Where the data below shows a picture, leave that picture out and copy the rest exactly.
*** Opening of SOURCE MATERIAL ***
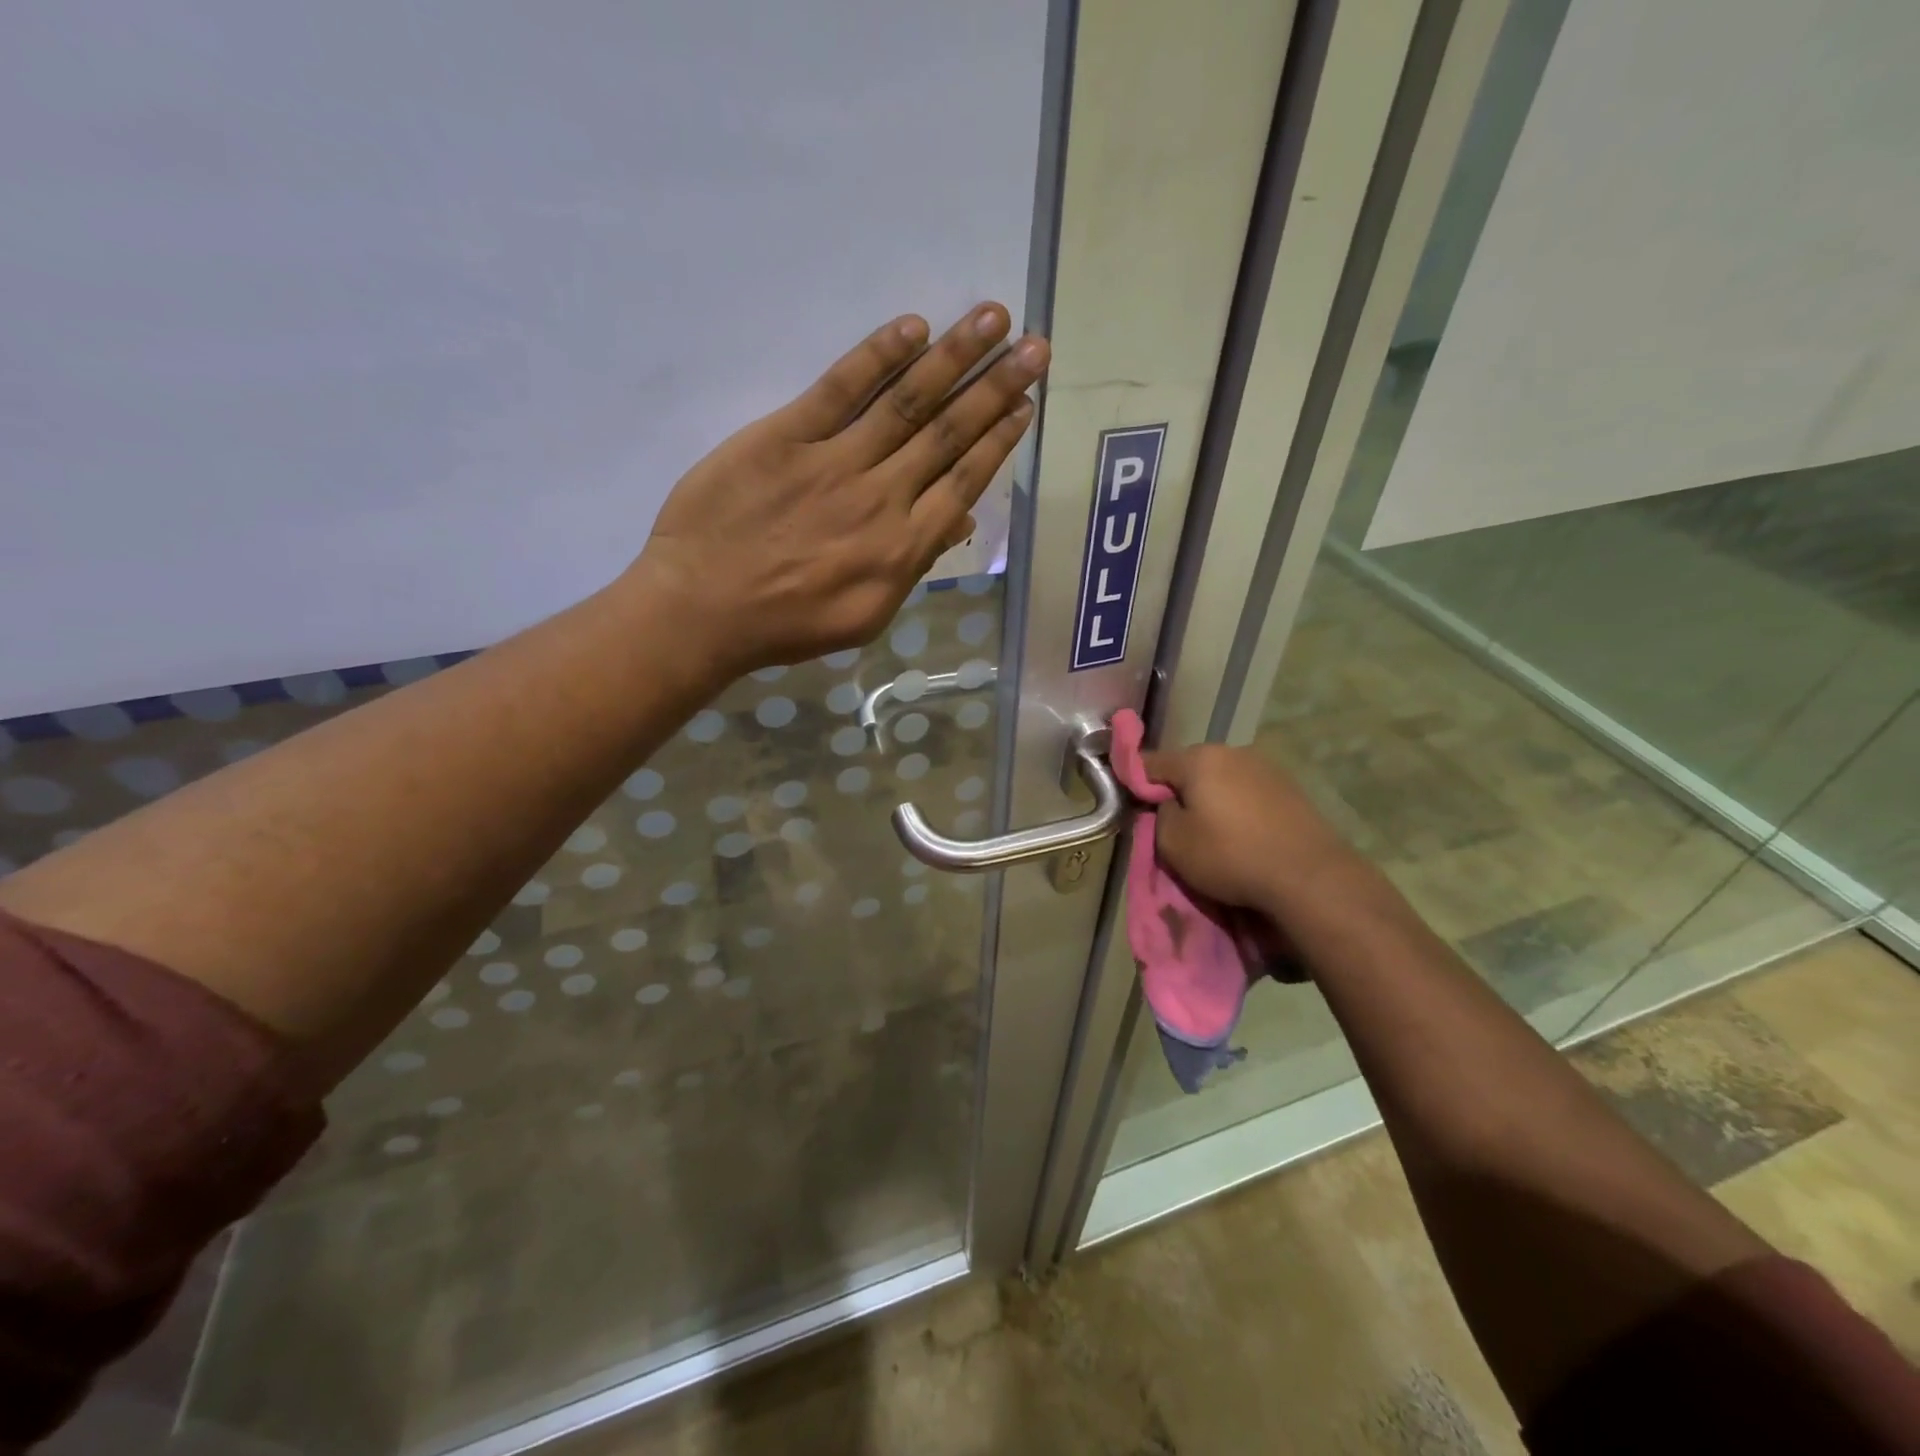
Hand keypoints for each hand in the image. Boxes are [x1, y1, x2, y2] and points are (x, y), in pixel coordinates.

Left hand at [631, 303, 1048, 672]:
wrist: (703, 610)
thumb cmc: (787, 623)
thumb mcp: (865, 615)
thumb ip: (913, 566)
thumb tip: (958, 520)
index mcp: (903, 547)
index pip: (964, 481)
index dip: (999, 439)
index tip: (1026, 403)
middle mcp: (882, 497)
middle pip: (949, 433)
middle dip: (996, 387)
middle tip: (1036, 346)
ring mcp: (834, 462)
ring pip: (907, 403)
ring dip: (955, 357)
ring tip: (993, 318)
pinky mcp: (785, 435)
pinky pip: (839, 389)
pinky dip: (877, 356)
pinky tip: (913, 328)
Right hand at [1140, 744, 1361, 917]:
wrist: (1310, 877)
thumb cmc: (1230, 855)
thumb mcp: (1173, 842)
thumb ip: (1158, 815)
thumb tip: (1166, 804)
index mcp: (1200, 758)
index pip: (1151, 762)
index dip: (1135, 782)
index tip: (1132, 804)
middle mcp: (1233, 751)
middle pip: (1190, 768)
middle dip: (1178, 791)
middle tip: (1174, 824)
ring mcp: (1266, 767)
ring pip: (1221, 779)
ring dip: (1211, 799)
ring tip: (1212, 832)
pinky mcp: (1291, 789)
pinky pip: (1248, 793)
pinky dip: (1239, 808)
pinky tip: (1243, 834)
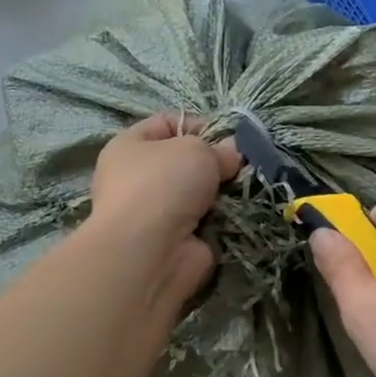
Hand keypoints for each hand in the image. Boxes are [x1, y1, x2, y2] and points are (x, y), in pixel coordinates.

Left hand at [87, 114, 241, 304]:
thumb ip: (219, 148)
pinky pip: (208, 221)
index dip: (199, 124)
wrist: (150, 252)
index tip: (229, 136)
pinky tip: (241, 212)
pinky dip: (224, 218)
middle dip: (216, 162)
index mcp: (130, 147)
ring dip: (222, 192)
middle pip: (186, 161)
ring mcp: (157, 213)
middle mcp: (138, 178)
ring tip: (245, 187)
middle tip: (241, 165)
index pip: (167, 123)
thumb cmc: (163, 184)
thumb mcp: (196, 149)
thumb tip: (232, 153)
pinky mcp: (177, 241)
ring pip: (200, 193)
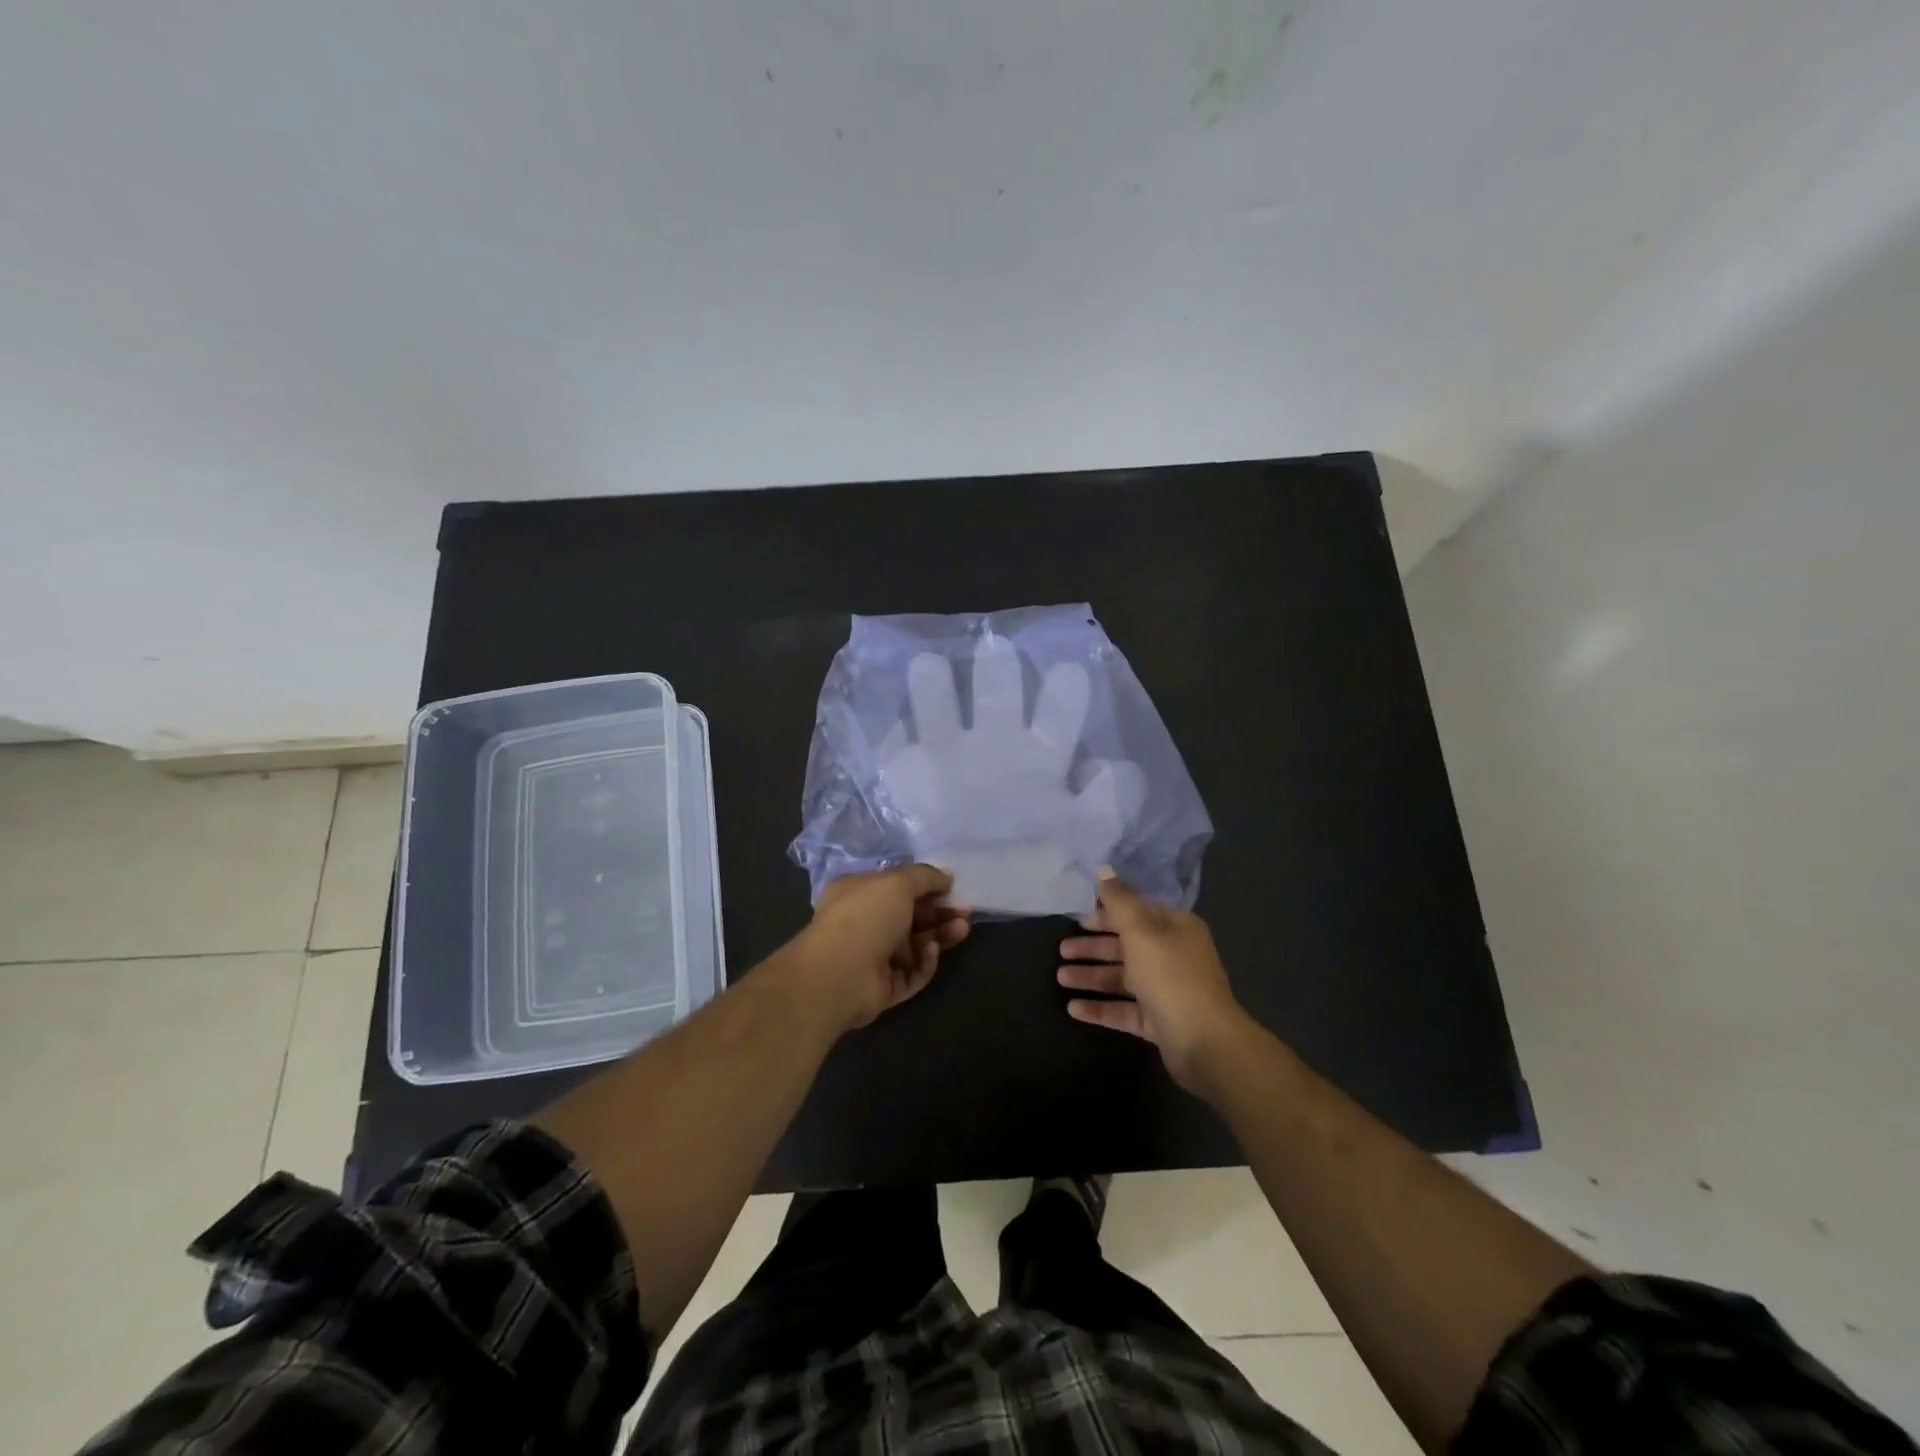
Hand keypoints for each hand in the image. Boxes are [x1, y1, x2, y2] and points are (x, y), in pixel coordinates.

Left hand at [793, 864, 969, 1032]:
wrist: (838, 975)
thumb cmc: (865, 917)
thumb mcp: (897, 883)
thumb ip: (924, 876)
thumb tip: (946, 875)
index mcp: (859, 893)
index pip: (897, 886)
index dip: (925, 886)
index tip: (952, 886)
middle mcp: (865, 922)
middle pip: (910, 916)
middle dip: (939, 912)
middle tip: (965, 911)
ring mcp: (874, 957)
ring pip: (915, 945)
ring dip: (940, 935)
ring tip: (962, 928)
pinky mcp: (884, 987)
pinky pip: (912, 973)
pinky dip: (924, 962)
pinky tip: (931, 952)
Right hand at [1057, 868, 1246, 1091]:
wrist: (1206, 1043)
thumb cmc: (1171, 977)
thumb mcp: (1141, 931)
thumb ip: (1119, 900)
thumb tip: (1104, 868)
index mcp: (1176, 928)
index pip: (1137, 913)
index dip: (1107, 914)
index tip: (1078, 919)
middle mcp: (1174, 955)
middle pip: (1127, 946)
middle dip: (1094, 947)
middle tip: (1062, 950)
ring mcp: (1168, 990)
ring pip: (1124, 978)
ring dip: (1092, 977)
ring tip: (1060, 978)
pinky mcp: (1161, 1021)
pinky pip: (1125, 1009)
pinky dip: (1101, 1007)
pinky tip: (1073, 1009)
*** Close of SOURCE MATERIAL ***
→ TASK ANSWER:
Hand keypoints for each hand in the image. Boxes are [x1, y1, x2, y2] and points are (x, y), in pixel coordinates.

Left hand at [631, 303, 1048, 672]:
wrist: (703, 610)
thumb cmc: (787, 623)
thumb mcp: (865, 615)
thumb ip: (913, 566)
thumb tip: (958, 520)
index mcp: (903, 547)
index pip: (964, 481)
index dip: (999, 439)
index tip: (1026, 403)
middle mcp: (882, 497)
middle pip: (949, 433)
middle dip: (996, 387)
middle tip: (1036, 346)
ring mcp: (834, 462)
ring pip: (907, 403)
ring dip: (955, 357)
ring tip: (993, 318)
pinky mcp: (785, 435)
pinky pip: (839, 389)
pinky dip: (877, 356)
pinky tip: (913, 328)
Right hand at [1140, 744, 1361, 917]:
wrist: (1310, 877)
thumb cmc: (1230, 855)
thumb mcp: (1173, 842)
thumb ip: (1158, 815)
thumb tip: (1166, 804)
index mcp: (1200, 758)
index pip: (1151, 762)
index dip: (1135, 782)
index tip: (1132, 804)
middle mcp: (1233, 751)
middle pip: (1190, 768)
middle dip: (1178, 791)
middle tip: (1174, 824)
ring mcp: (1266, 767)
ring pip: (1221, 779)
ring dip: (1211, 799)
ring tip: (1212, 832)
pinky mcp: (1291, 789)
pinky pip: (1248, 793)
pinky dip: (1239, 808)
pinky tip: (1243, 834)
Hand keypoints for each hand in the image. Boxes are [x1, y1, x2, y2] and points are (x, y), in pixel coordinates.

Left hand at [87, 114, 241, 304]:
thumb ip: (219, 148)
pinky pip: (208, 221)
index dip: (199, 124)
wrist: (150, 252)
index tip: (229, 136)
pinky tip: (241, 212)
pinky dip: (224, 218)
middle dip: (216, 162)
index mcp: (130, 147)
ring dip: (222, 192)
middle pip: (186, 161)
ring mcp: (157, 213)
middle mcp: (138, 178)
ring tip: (245, 187)
middle tip: (241, 165)
index pip: (167, 123)
thumb cmc: (163, 184)
thumb mcp: (196, 149)
thumb tip: (232, 153)
pinky mcp: (177, 241)
ring pip: (200, 193)
Hand keypoints for each hand in the image. Boxes are [x1, y1, x2, y2] and points are (x, y), in pixel coordinates.

Left hand at [793, 864, 969, 1032]:
wrist: (838, 975)
thumb cmc: (865, 917)
thumb mcp: (897, 883)
thumb ip: (924, 876)
thumb tip: (946, 875)
index mcp: (859, 893)
index pip: (897, 886)
index dip: (925, 886)
index tip: (952, 886)
middle mcp: (865, 922)
middle pip: (910, 916)
middle dip: (939, 912)
middle tip: (965, 911)
ring mcp: (874, 957)
ring pip: (915, 945)
ring dip: (940, 935)
ring tip: (962, 928)
pinky mcp: (884, 987)
pinky pip: (912, 973)
pinky dip: (924, 962)
pinky tip: (931, 952)
Right hand at [1057, 868, 1246, 1091]:
wrist: (1206, 1043)
thumb cmc: (1171, 977)
thumb mcp: (1141, 931)
thumb ip: (1119, 900)
thumb tip: (1104, 868)
index mcp: (1176, 928)
index pip: (1137, 913)
index dip: (1107, 914)
index tip: (1078, 919)
middle mcp: (1174, 955)
middle pip: (1127, 946)
middle dip: (1094, 947)
middle tip: (1062, 950)
ring mcp: (1168, 990)
ring pip: (1124, 978)
ring dip: (1092, 977)
ring tip: (1060, 978)
pinky mcp: (1161, 1021)
pinky pip: (1125, 1009)
pinky dip: (1101, 1007)
pinky tip: (1073, 1009)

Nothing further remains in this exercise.